The outrage surrounding new revelations in Nate Parker’s 1999 rape trial recently compelled The American Film Institute to cancel a “The Birth of a Nation” screening and Q&A with Parker. As the movie’s auteur and star moves through the industry fallout of those revelations—which inclue the fact that his accuser committed suicide in 2012—both Harry Belafonte and a group of Pennsylvania State University alumni spoke out in support of Parker.
“It’s interesting because it’s coming out the same time the film’s coming out,” said Belafonte of the new attention on the trial, in which Parker and his “The Birth of a Nation” co-writer Jean Celestin were accused of raping a fellow Penn State student. “Of all the stories you can tell, why are you telling this story? And if he was somebody who had committed a crime and got away with it, but he faced the justice system,” he told The Associated Press on Tuesday (August 23).

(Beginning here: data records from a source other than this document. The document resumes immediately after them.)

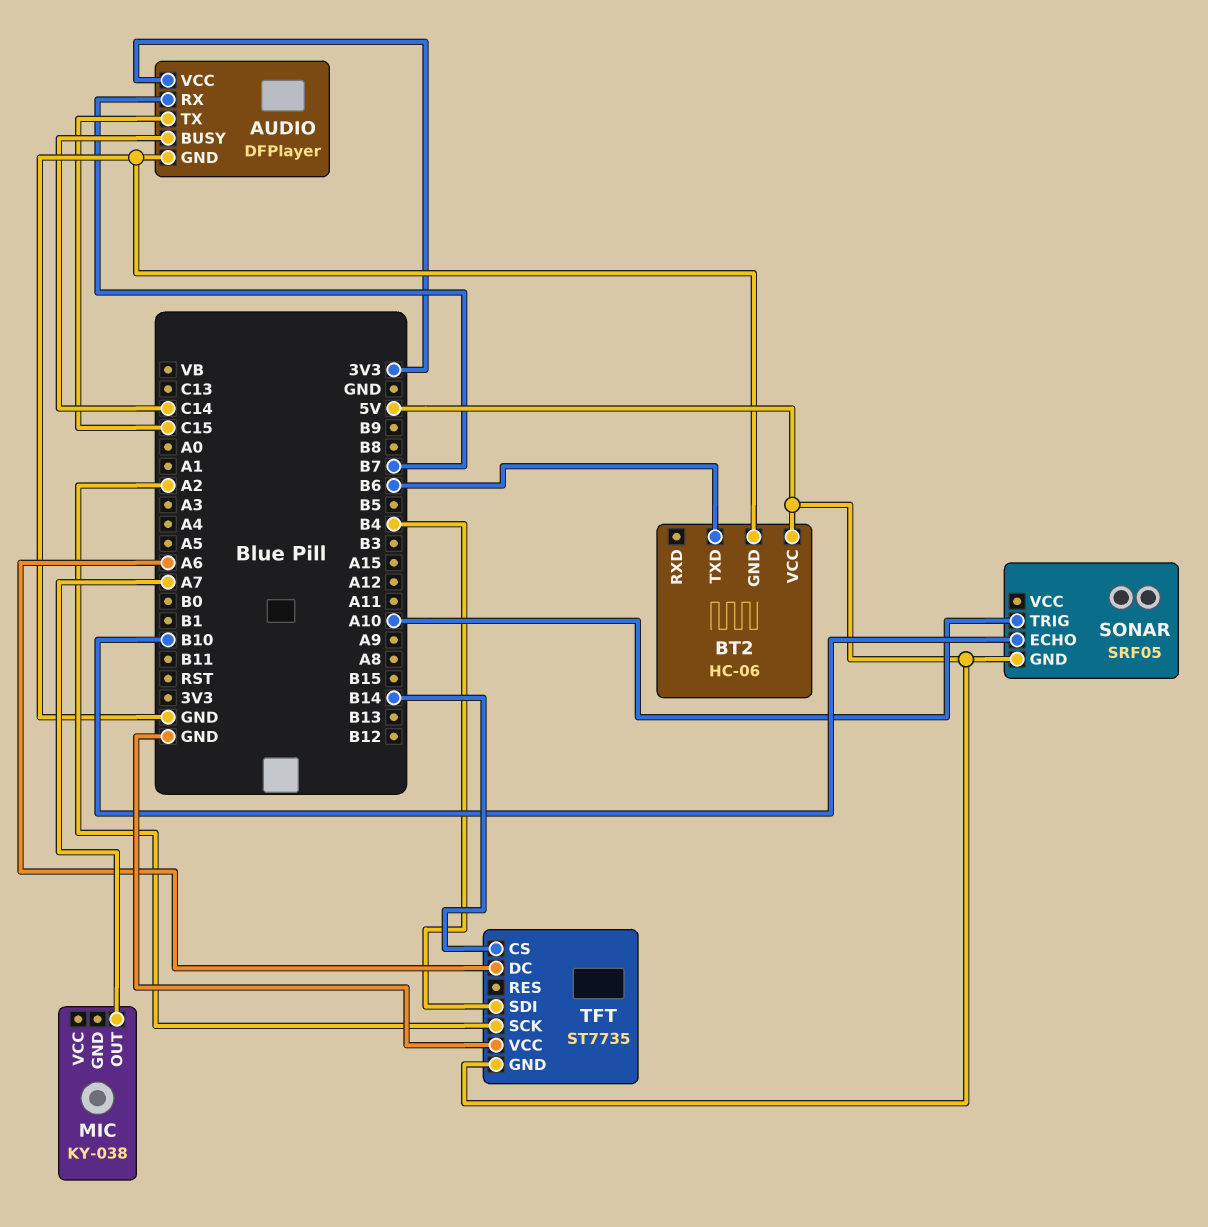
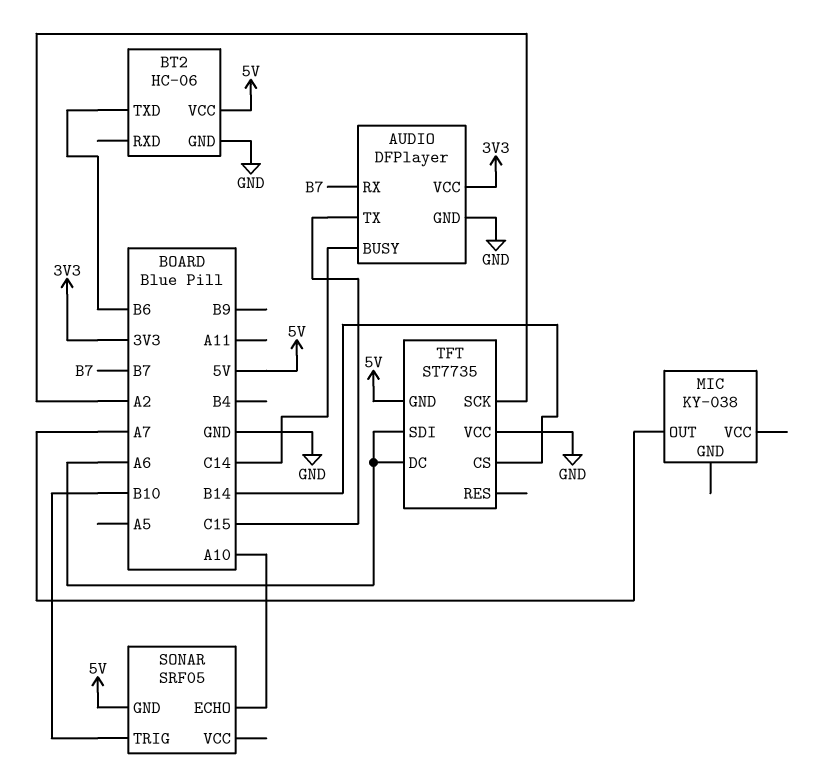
SONAR pin ECHO: B10 -> A10
SONAR pin TRIG: A10 -> B10
TFT pin SDI: B4 -> A6

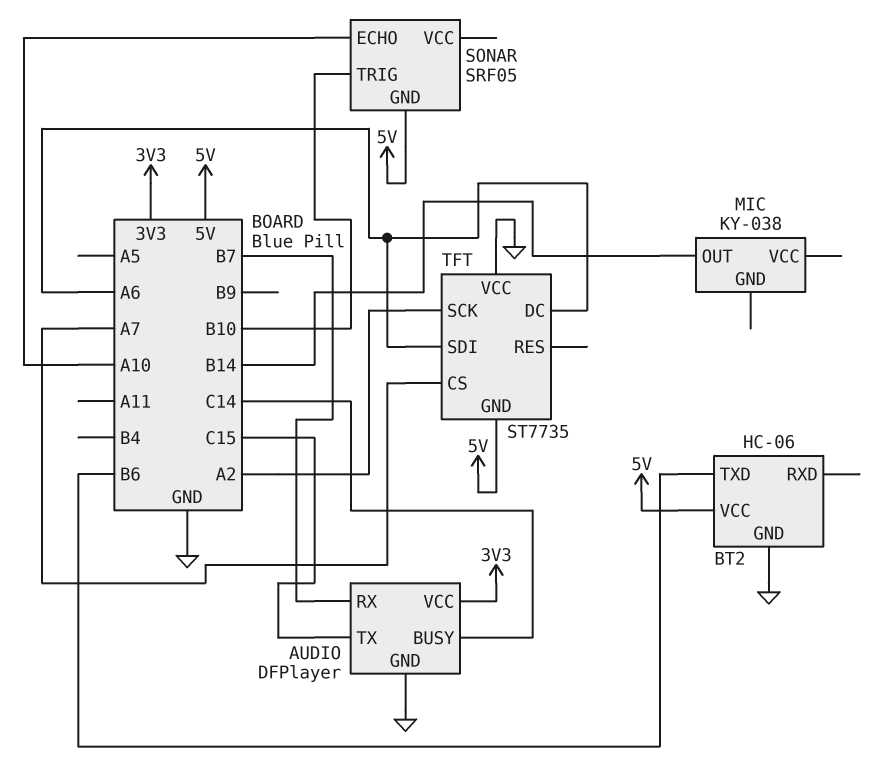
MIC pin OUT: A7 -> B14
TFT pin CS: B14 -> A7

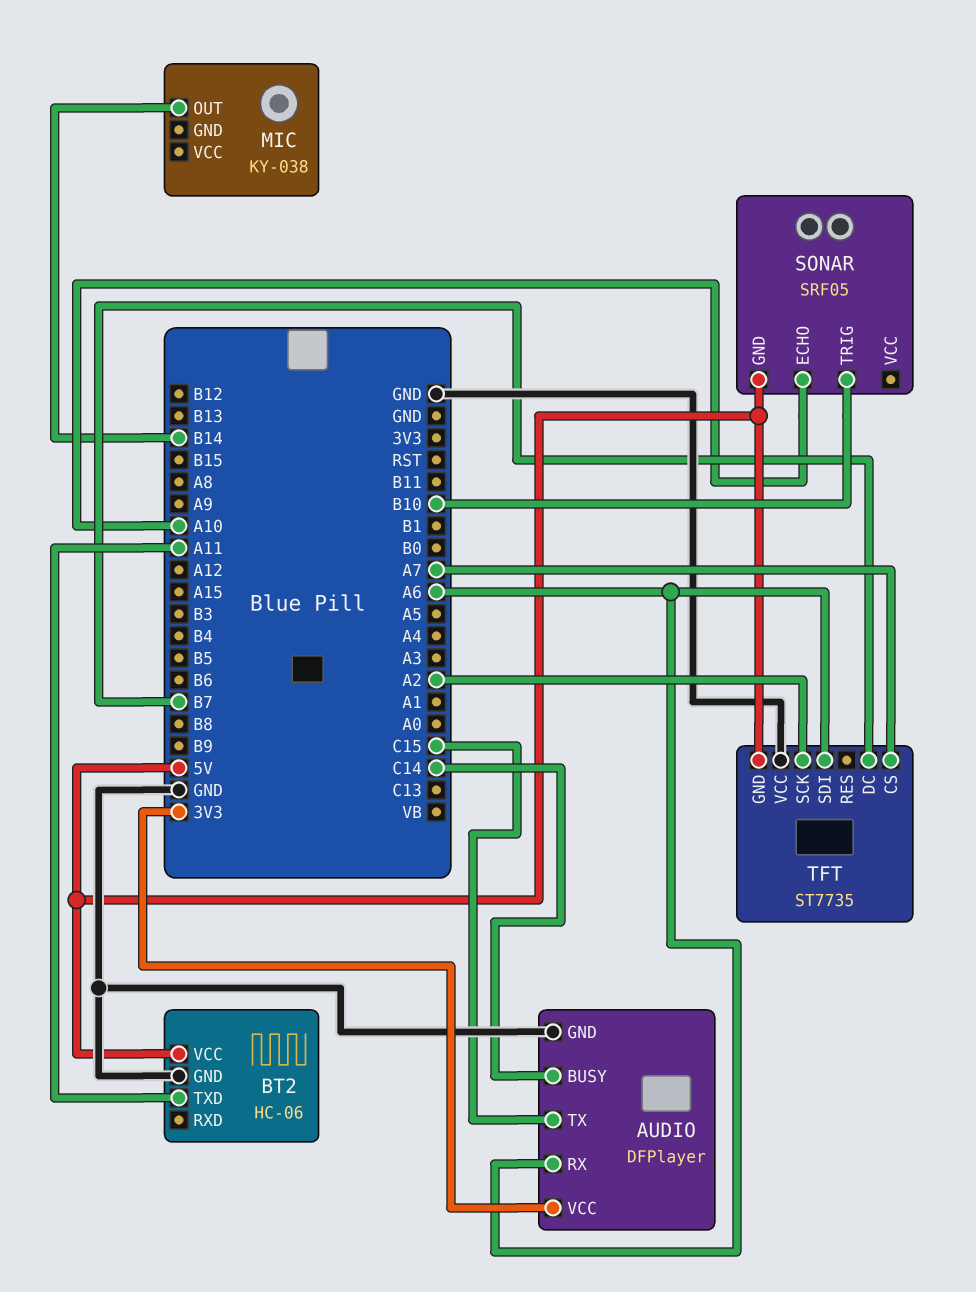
AUDIO pin RX: B7 -> A6
BT2 pin TXD: B6 -> A11
TFT pin DC: A6 -> B7

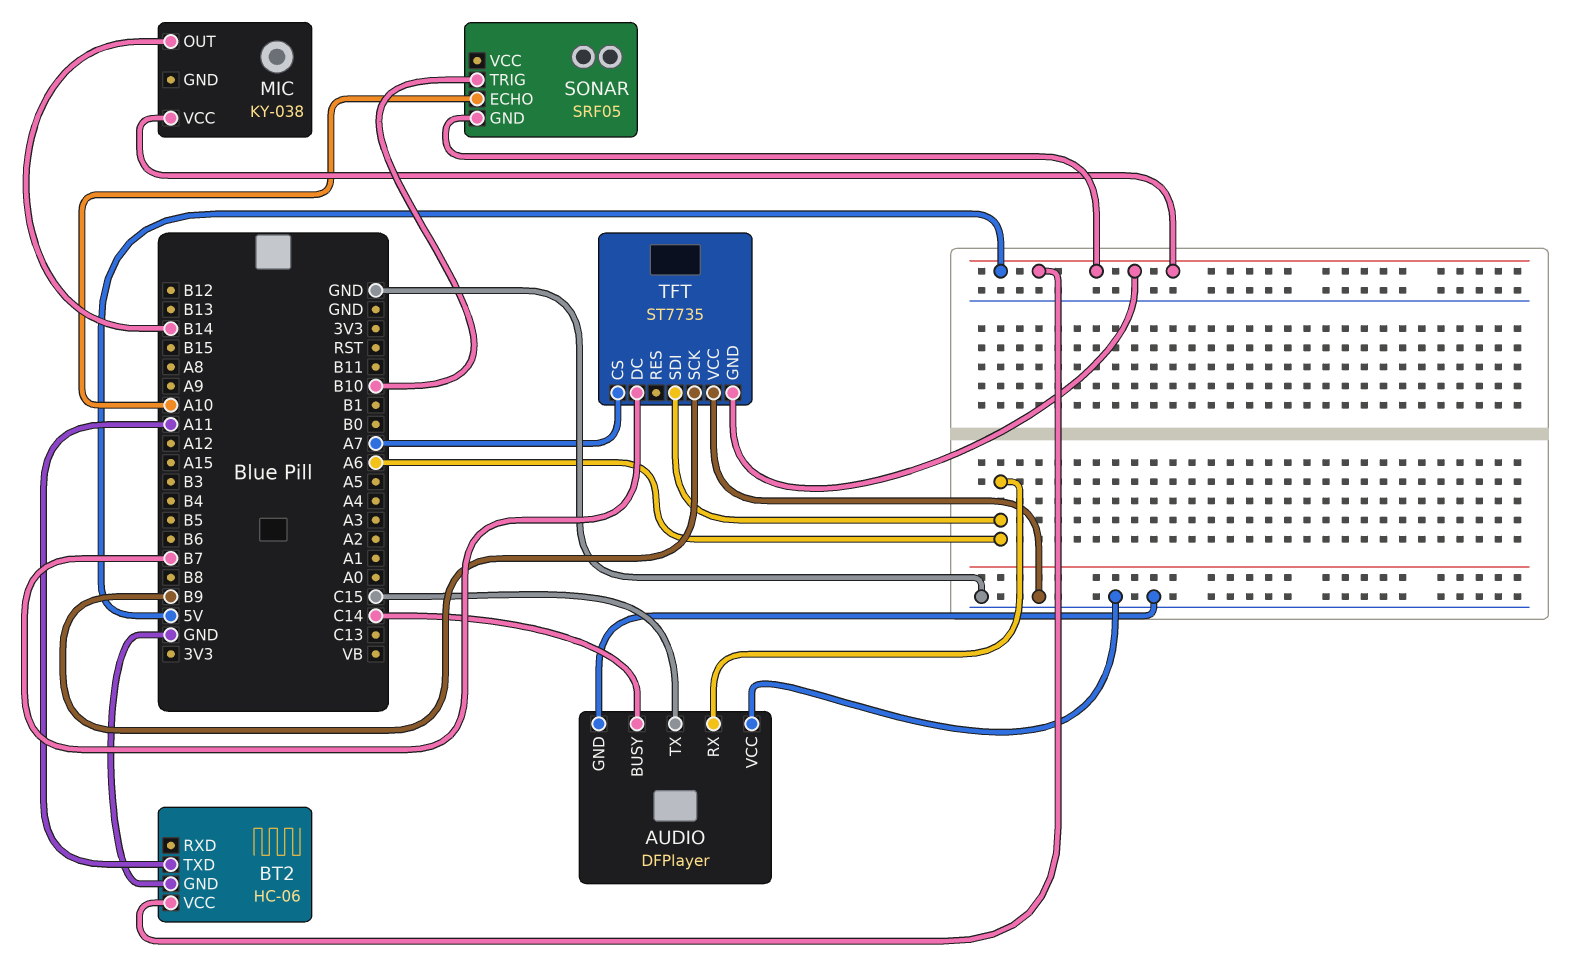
AUDIO pin VCC: 3V3 -> GND
MIC pin VCC: none -> 5V
TFT pin SCK: A2 -> B9

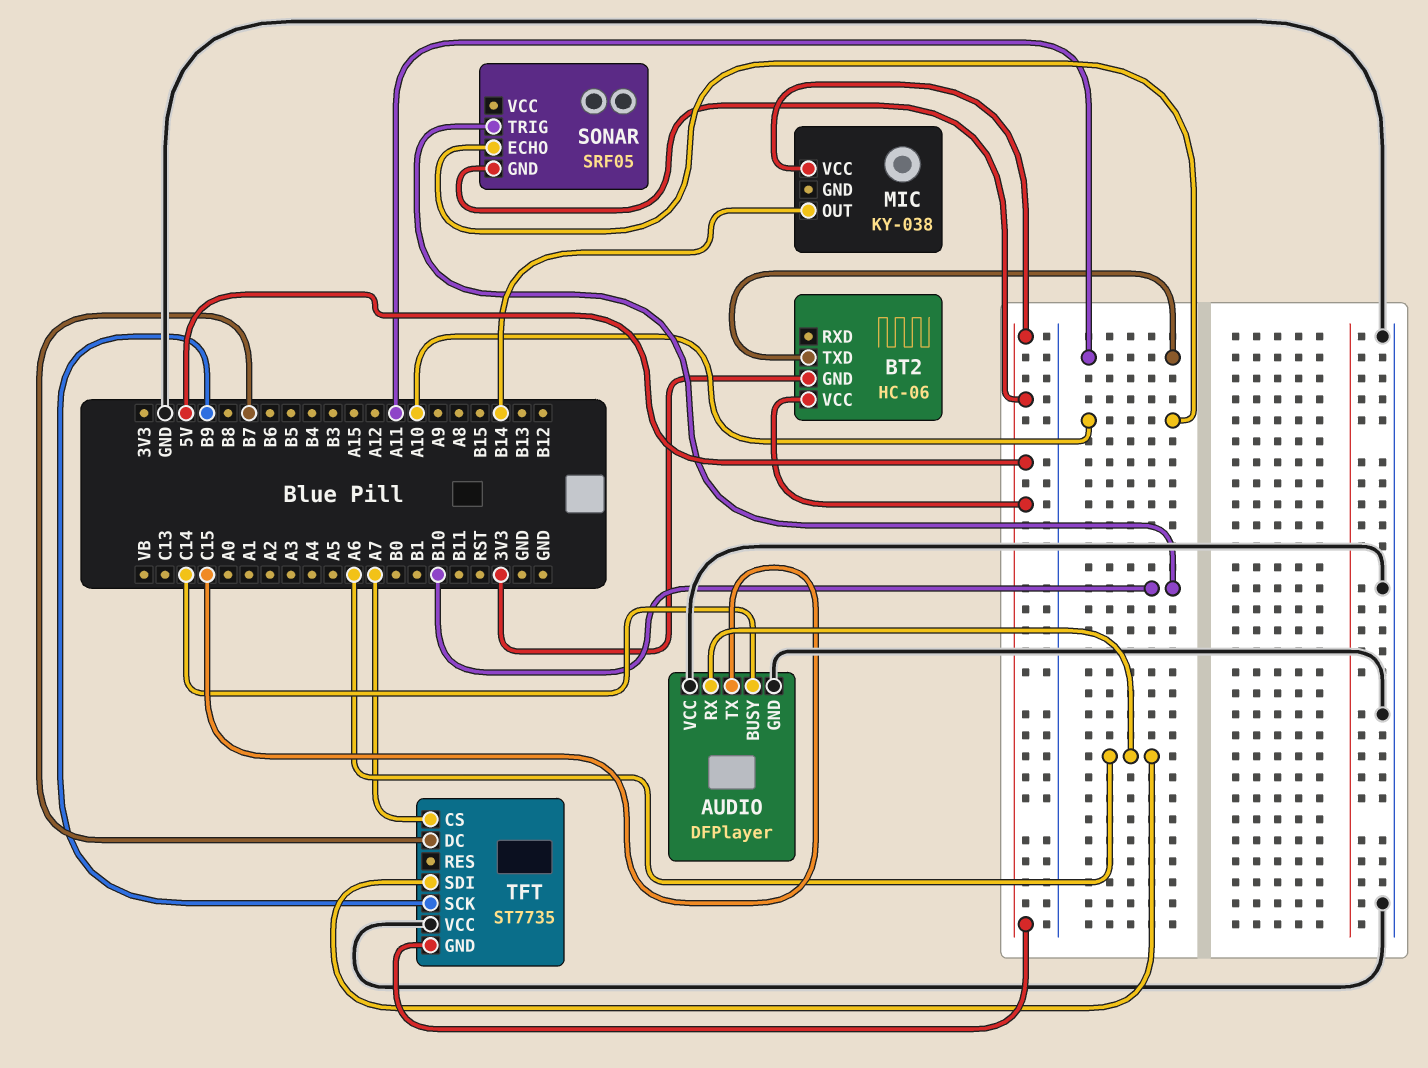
BT2 pin GND: GND -> 3V3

The longtime entertainer and racial justice activist called Parker’s film on Nat Turner’s slave rebellion ”a winner,” wondering if “this [is] going to be the price that young Black women and men pay for making films of substance?”
A group of Penn State alumni who say they witnessed the trial released a statement via The Root last night (August 24). LaKeisha Wolf, Dr. Assata Richards, Lurie Daniel Favors and Brian Favors’ joint statement emphasized the importance of campus racial tension between White and Black students at the time (which was described in an undergraduate thesis linked in the statement):
We recognize that racism and White supremacy have historically combined around notions of sexuality and at times have created climates where lynch mob mentalities resulted in the destruction of entire Black communities and Black lives. Many of us viewed this incident involving Mr. Celestin and Mr. Parker as yet another example of the blatant racism and violent hostility faced by Black students on Penn State’s campus
Listing 10 points they found important to understanding the trial (including details they say the media selectively ignored), the group denied that Black students harrassed the woman, while acknowledging the need for a public “discussion about misogyny, misogynoir and toxic masculinity.”
As we reported last week, Parker was acquitted of rape charges, while Celestin served time in prison before being granted a new trial. The second trial never happened, as prosecutors reportedly found it too difficult to assemble witnesses.